*WHAT YOU WILL DO*:
A. Revise the pasta salad recipe from "8.)  Repeat mixing the" through "refrigerator, or overnight.", putting "croutons" wherever "peas" appears.
B. Check each statement against the pasta salad recipe. Answer yes or no, and quote the words from the recipe that decide it. (i) The salad uses 2-1/2 lbs. of uncooked bow tie pasta. (ii) The dressing calls for white wine vinegar. (iii) The finished salad is chilled for several hours or overnight.

*EXCERPT TO READ*:
________________________
Showing posts with label Pasta Salads. Show all posts
Showing posts with label Pasta Salads. Show all posts

Thursday, June 4, 2015

Sweet Pea-Bowtie Pasta Salad

I love pasta salad, and this one's definitely a winner in our family.  This recipe also makes a lot, so it's great to serve at family functions, outings, picnics, etc...



Sweet Pea-Bowtie Pasta Salad

Salad:
2-1/2 lbs. uncooked bow tie pasta
8-oz.  shredded carrots (See *Note)
8-oz. frozen peas, thawed
1 celery rib, diced
4 teaspoons diced red onions

Dressing:
2 cups sweetened condensed milk
2-1/2 cups mayonnaise
1-1/4 cups sugar
1/3 cup cider vinegar
1/3 cup buttermilk
1 teaspoons salt
1/2 teaspoon pepper

1.)  Cook pasta according to package directions; drain.  (I add a bit of vegetable oil to the water before it comes to a boil, so the pasta doesn't stick together.)

2.)  Rinse pasta under cold water, and drain pasta well.

3.)  In a large bowl mix together, the sweetened condensed milk, mayonnaise, sugar, vinegar, buttermilk, salt and pepper.
 
4.)  Place in refrigerator until ready to mix salad ingredients together.
 
5.)  When ready to assemble salad together, in a medium sized bowl, add some of the pasta, some of the carrots, a teaspoon or so of the diced red onion, a third of the diced celery, and some of the dressing; mix together gently with a spatula.
 
6.)  Add salad mixture to a "very" large size bowl, (I used my largest Tupperware bowl; total capacity: 32 cups) because this recipe does make an enormous amount of salad.
 
7.)  Toss a few peas, over the salad.
 
8.)  Repeat mixing the pasta, carrots, onion and celery together, (in small amounts) in the medium sized bowl along with the dressing, then place on top of the salad in the "very" large size bowl, along with some of the peas.
 
9.)  Keep layering until all the ingredients are used up; ending with peas on top of the salad.
 
10.)  Cover the bowl, and chill the salad for several hours in the refrigerator, or overnight.
________________________
*DATASET EXCERPT*:

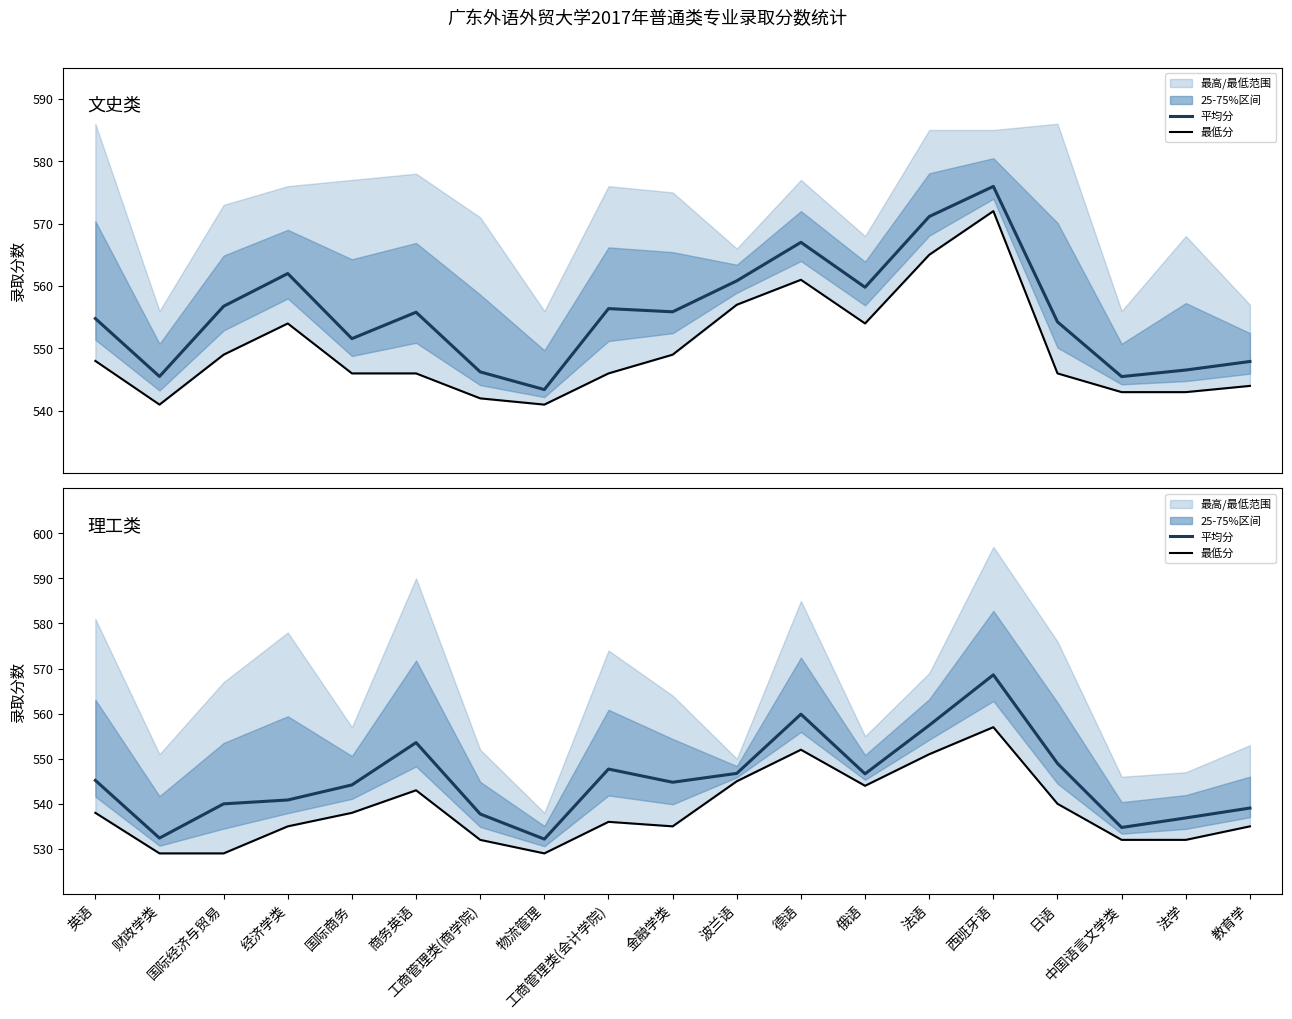

The value of 文史类最低分线 at 英语 is 912.8. True or false?

False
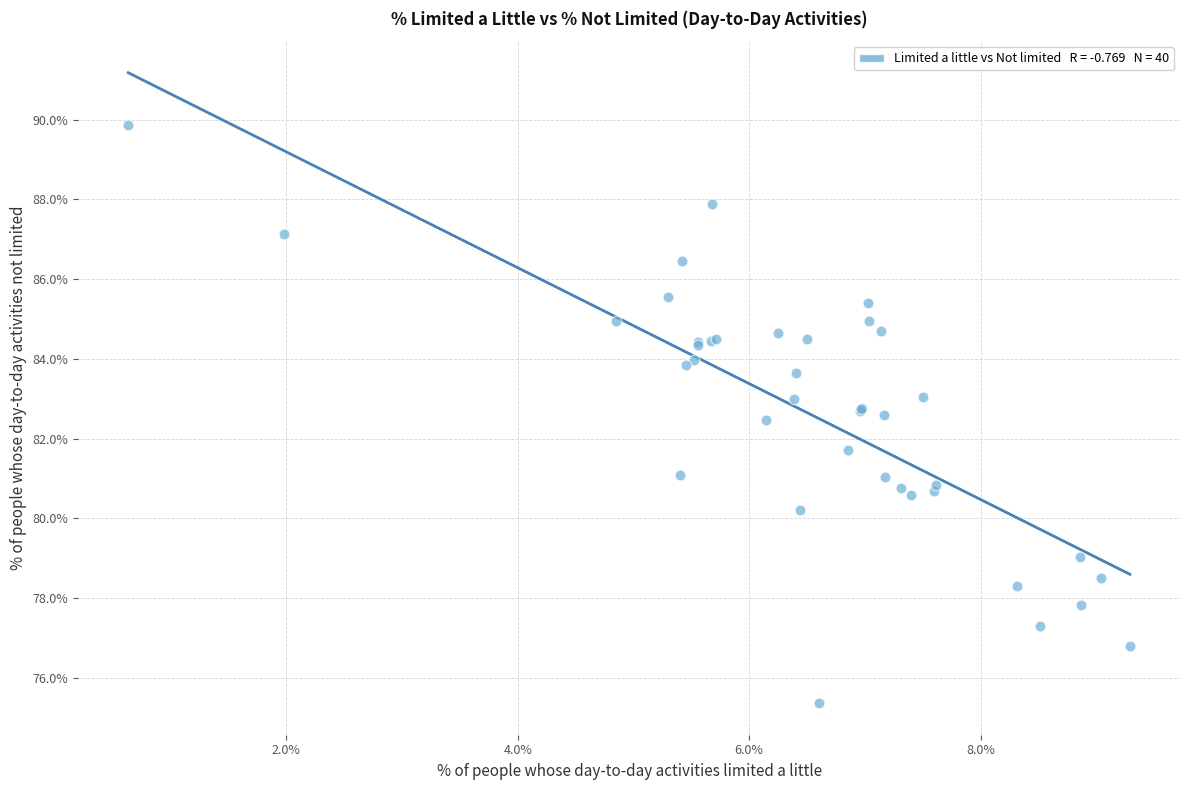

What Y value in the scatter plot is closest to 82?

81.7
________________________
*SOLUTIONS*:
A.
8.)  Repeat mixing the pasta, carrots, onion and celery together, (in small amounts) in the medium sized bowl along with the dressing, then place on top of the salad in the "very" large size bowl, along with some of the croutons.
 
9.)  Keep layering until all the ingredients are used up; ending with croutons on top of the salad.
 
10.)  Cover the bowl, and chill the salad for several hours in the refrigerator, or overnight.

B.
(i) Yes: "2-1/2 lbs. uncooked bow tie pasta"
(ii) No: "1/3 cup cider vinegar"
(iii) Yes: "chill the salad for several hours in the refrigerator, or overnight"